-- START OF Text block --
# Solved: Convert Powerpoint to DVD???



## JessAnn (Jan 2, 2003)

Does anyone have thoughts/knowledge on how I can convert a Powerpoint (office 03) presentation with audio into a playable DVD? Any help would be GREATLY appreciated. thanks


----------



## gotrootdude (Feb 19, 2003)

Snagit to avi, convert to dvd.

http://www.techsmith.com/snagit.asp?CMP=KgoogleStm


----------



## tajsimmons (Nov 30, 2003)

JessAnn

see
Convert presentations to VHS or DVD video
http://www.pptfaq.com/FAQ00156.htm

Cheers
TAJ Simmons
microsoft powerpoint mvp

awesome - powerpoint backgrounds
http://www.awesomebackgrounds.com


----------



## Noyb (May 25, 2005)

Freeware .... Just record the PP as it plays ...
http://www.freedownloadscenter.com/Reviews/r1075.html
Get it from here ... http://sourceforge.net/projects/camstudio/


----------



## courtlandhui (Oct 16, 2004)

turn each slide into a picture, and make a slideshow dvd (yey!) solved.


----------



## Noyb (May 25, 2005)

In Camstudio ... You have the option to show (capture) the cursor, or Not.


----------



## Crispie (Jul 17, 2006)

yea, i use presentation to video converter
it works :up: for me


----------
-- END OF Text block --
Exercise task 1:
In the records between the lines holding "pose: elev=274.7 azim=230.2" and "Dot at: (262, 171)", inclusive, rename "pose" to "camera" and keep everything else unchanged. Leave the pictures out.
-- START OF Supplied records --
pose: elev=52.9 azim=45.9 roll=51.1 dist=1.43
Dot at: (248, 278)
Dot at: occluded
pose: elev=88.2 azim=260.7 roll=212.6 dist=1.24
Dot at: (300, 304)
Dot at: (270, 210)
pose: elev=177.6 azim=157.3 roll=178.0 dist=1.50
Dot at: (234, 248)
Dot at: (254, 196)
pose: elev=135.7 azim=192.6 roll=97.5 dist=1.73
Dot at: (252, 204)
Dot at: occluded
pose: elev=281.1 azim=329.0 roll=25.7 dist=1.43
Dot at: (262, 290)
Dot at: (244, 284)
-- END OF Supplied records --
-- START OF Supplied records --
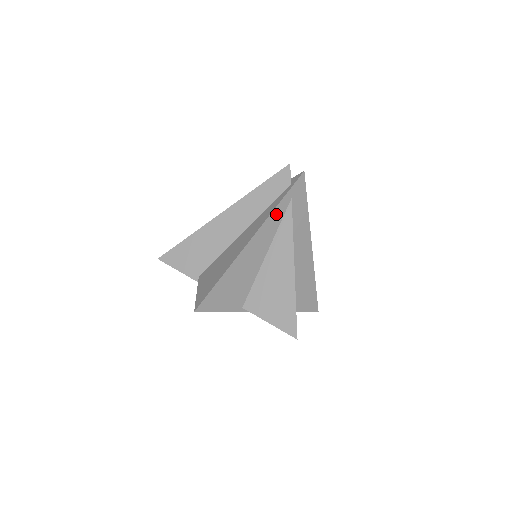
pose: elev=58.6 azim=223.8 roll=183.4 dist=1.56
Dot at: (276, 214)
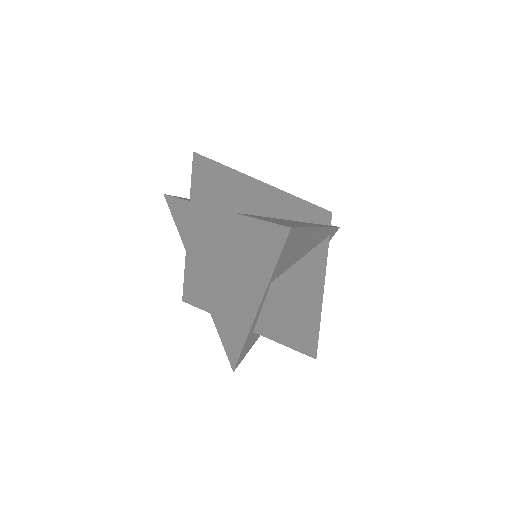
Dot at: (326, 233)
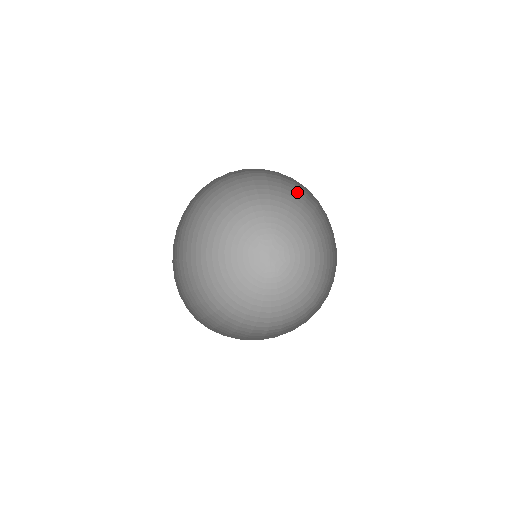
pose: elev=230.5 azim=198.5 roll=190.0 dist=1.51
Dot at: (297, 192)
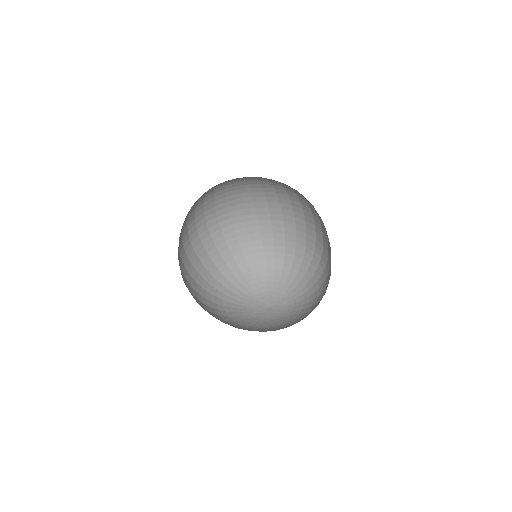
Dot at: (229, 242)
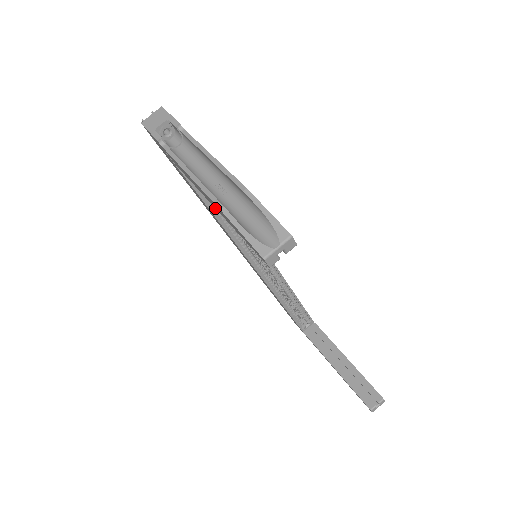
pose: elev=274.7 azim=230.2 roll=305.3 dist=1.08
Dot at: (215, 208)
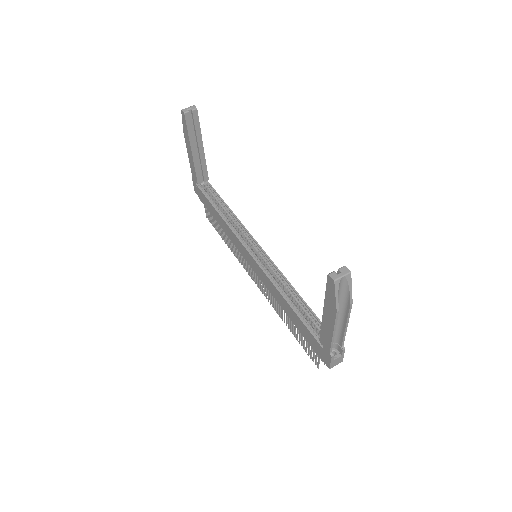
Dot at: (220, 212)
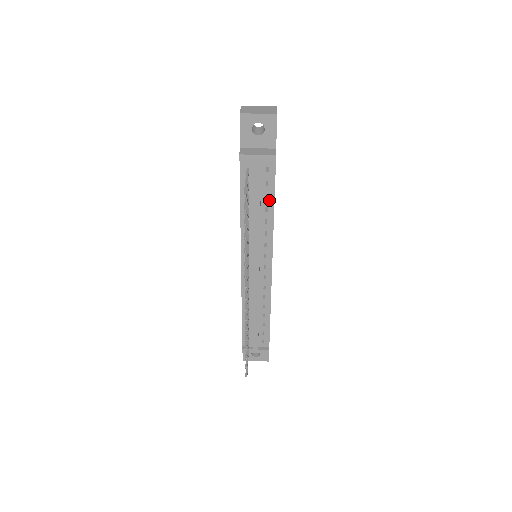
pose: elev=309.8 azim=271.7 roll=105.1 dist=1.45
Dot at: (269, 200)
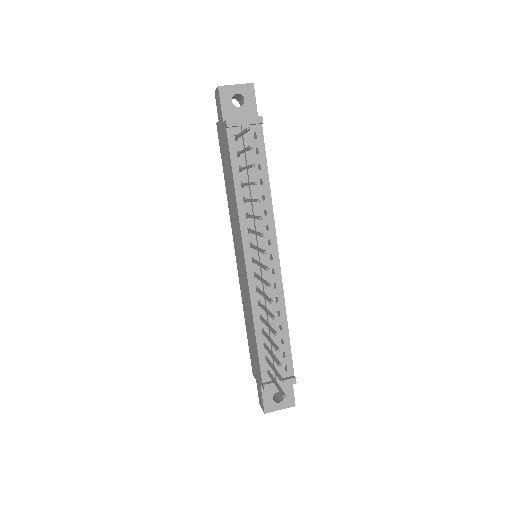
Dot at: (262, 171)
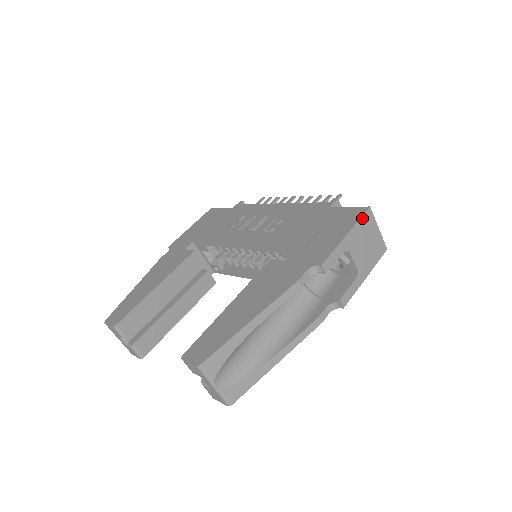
-- END OF Supplied records --
Exercise task 2:
List every URL that appears in the PowerPoint-to-DVD thread.

Final answer 1:
camera: elev=274.7 azim=230.2 roll=305.3 dist=1.08
Dot at: (215, 208)
Dot at: (220, 212)
camera: elev=309.8 azim=271.7 roll=105.1 dist=1.45
Dot at: (269, 200)
Dot at: (262, 171)

Final answer 2:
- http://www.techsmith.com/snagit.asp?CMP=KgoogleStm
- http://www.pptfaq.com/FAQ00156.htm
- http://www.awesomebackgrounds.com
- http://www.freedownloadscenter.com/Reviews/r1075.html
- http://sourceforge.net/projects/camstudio/